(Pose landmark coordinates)
==============================
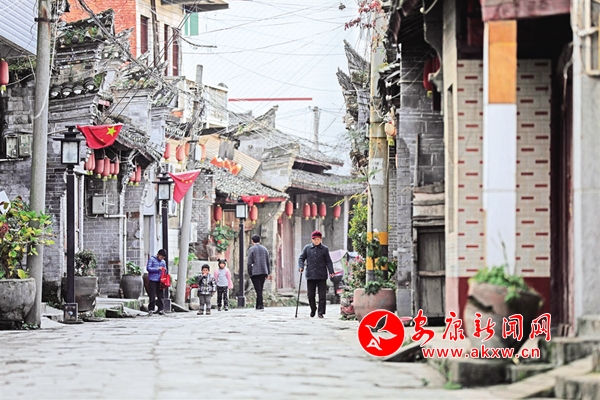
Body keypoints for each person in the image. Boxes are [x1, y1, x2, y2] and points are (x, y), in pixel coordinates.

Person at [298, 230, 334, 318]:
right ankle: (313, 309)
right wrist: (301, 266)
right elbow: (301, 258)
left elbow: (328, 261)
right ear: (312, 239)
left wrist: (331, 271)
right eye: (314, 239)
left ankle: (320, 312)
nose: (316, 241)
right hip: (310, 274)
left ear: (321, 239)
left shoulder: (324, 249)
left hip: (321, 275)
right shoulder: (307, 248)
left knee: (322, 295)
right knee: (310, 295)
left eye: (318, 239)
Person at [247, 234, 271, 311]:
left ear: (252, 241)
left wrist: (249, 272)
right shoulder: (265, 249)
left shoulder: (251, 249)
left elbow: (249, 262)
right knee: (260, 288)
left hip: (255, 272)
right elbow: (268, 261)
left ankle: (260, 305)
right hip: (263, 271)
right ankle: (258, 305)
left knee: (258, 289)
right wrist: (268, 272)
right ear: (259, 240)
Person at [146, 249, 167, 316]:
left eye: (163, 258)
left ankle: (161, 309)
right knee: (152, 295)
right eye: (161, 257)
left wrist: (164, 270)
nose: (162, 258)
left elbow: (165, 270)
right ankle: (151, 309)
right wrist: (158, 269)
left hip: (160, 281)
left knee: (160, 296)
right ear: (158, 254)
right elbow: (148, 268)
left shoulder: (163, 262)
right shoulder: (152, 259)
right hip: (153, 280)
==============================
## Directions
Give the number of lines in the records above that contain the word "elbow", and nothing more.

## Answer section
6